Hari-harinya dihabiskan untuk “mengurusi kebutuhan orang lain,” sehingga tidak ada waktu untuk dirinya sendiri. Atas kebaikan Enitza Templeton
Lima tahun setelah meninggalkan pernikahannya, Templeton memiliki pacar dan merasa “dilahirkan kembali.” Atas kebaikan Enitza Templeton

“Saya tidak dibesarkan dengan keyakinan bahwa perempuan punya hak untuk berpikir dan hak untuk bertanya,” jelas Templeton, merujuk pada keputusannya untuk bersikap transparan tentang pengalamannya secara daring“Saya pikir jika seorang wanita tidak punya anak, dia akan sengsara seumur hidupnya. Saya tidak mengerti ada wanita yang senang hidup dan menjadi diri mereka sendiri.”

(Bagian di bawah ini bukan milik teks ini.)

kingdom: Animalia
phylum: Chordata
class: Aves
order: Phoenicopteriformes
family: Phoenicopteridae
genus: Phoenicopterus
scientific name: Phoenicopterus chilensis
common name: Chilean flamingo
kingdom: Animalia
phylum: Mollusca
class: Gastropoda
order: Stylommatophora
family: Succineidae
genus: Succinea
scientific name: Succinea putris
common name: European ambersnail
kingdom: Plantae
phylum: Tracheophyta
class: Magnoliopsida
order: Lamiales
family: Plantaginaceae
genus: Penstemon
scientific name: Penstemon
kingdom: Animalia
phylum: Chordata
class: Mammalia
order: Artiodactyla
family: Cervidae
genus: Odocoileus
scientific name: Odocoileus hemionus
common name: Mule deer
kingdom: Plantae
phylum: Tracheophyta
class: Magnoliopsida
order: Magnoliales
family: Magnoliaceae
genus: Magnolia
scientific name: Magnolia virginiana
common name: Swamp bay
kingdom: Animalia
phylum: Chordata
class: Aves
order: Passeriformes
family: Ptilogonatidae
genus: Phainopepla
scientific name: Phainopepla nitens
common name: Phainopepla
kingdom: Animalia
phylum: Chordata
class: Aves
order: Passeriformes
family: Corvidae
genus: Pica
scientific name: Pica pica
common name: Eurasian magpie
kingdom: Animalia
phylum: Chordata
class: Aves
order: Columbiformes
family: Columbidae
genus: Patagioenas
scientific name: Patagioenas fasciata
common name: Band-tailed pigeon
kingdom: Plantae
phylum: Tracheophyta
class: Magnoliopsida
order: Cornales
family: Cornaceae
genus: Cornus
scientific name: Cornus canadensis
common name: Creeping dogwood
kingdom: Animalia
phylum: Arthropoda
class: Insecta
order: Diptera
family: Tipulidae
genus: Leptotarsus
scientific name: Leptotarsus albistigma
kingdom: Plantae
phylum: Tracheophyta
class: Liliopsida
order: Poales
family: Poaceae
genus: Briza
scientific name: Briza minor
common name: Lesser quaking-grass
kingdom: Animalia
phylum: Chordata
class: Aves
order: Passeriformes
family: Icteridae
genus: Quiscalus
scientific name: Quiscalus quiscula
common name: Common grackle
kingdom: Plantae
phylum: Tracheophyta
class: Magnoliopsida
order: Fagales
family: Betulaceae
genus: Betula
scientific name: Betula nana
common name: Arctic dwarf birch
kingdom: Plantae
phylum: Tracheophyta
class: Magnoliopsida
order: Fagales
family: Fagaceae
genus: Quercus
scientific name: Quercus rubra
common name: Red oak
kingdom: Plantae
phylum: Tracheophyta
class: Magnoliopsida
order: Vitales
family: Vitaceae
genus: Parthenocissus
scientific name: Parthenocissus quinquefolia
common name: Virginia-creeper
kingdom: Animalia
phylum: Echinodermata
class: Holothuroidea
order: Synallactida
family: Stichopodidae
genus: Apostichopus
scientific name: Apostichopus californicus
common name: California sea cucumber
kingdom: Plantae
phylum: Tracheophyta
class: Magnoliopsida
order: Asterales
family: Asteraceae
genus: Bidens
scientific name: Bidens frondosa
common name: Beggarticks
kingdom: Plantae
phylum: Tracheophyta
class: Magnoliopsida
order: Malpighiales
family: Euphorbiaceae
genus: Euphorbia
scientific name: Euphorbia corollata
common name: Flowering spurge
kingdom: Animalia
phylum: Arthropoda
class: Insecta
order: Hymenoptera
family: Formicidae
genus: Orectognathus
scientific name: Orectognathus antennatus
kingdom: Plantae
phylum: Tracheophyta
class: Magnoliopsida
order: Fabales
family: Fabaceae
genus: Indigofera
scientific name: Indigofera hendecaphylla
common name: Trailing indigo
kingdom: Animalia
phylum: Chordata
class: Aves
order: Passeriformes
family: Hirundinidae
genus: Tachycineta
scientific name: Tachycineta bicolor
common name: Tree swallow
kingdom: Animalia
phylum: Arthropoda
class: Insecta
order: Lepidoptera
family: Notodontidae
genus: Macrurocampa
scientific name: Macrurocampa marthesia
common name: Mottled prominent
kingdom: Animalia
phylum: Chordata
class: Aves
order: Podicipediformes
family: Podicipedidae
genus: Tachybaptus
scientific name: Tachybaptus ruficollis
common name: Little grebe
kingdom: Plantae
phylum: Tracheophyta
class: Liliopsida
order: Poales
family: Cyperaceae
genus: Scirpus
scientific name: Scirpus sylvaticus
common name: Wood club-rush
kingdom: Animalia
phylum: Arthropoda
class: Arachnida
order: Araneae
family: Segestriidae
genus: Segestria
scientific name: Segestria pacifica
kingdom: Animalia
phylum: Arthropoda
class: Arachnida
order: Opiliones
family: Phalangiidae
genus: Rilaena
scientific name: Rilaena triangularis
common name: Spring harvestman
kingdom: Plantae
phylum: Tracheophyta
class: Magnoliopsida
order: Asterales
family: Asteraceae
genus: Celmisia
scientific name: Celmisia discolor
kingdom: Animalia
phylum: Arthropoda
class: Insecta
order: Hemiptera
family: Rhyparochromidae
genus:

Akhirnya, setelah terjadi pertengkaran antara dirinya dan suaminya, Templeton mengatakan ia ingin bercerai.

Itu lima tahun yang lalu, dan sekarang, ibu tunggal itu punya pacar, menjadi tuan rumah siniar disebut “Emerging Motherhood” dan merasa “lebih muda” dan “lebih segar kembali,” ungkapnya.

“Saat Anda melihat masalah dan merasa punya solusi, Anda bertanggung jawab untuk melakukan sesuatu,” katanya. “Sebagai seorang ibu, saya merasa tugas saya adalah membuka jalan bagi putri-putri saya. Dan saya harus memberi dampak sebesar-besarnya bagi mereka.

“Saya tidak ingin mereka tumbuh di dunia seperti ini.”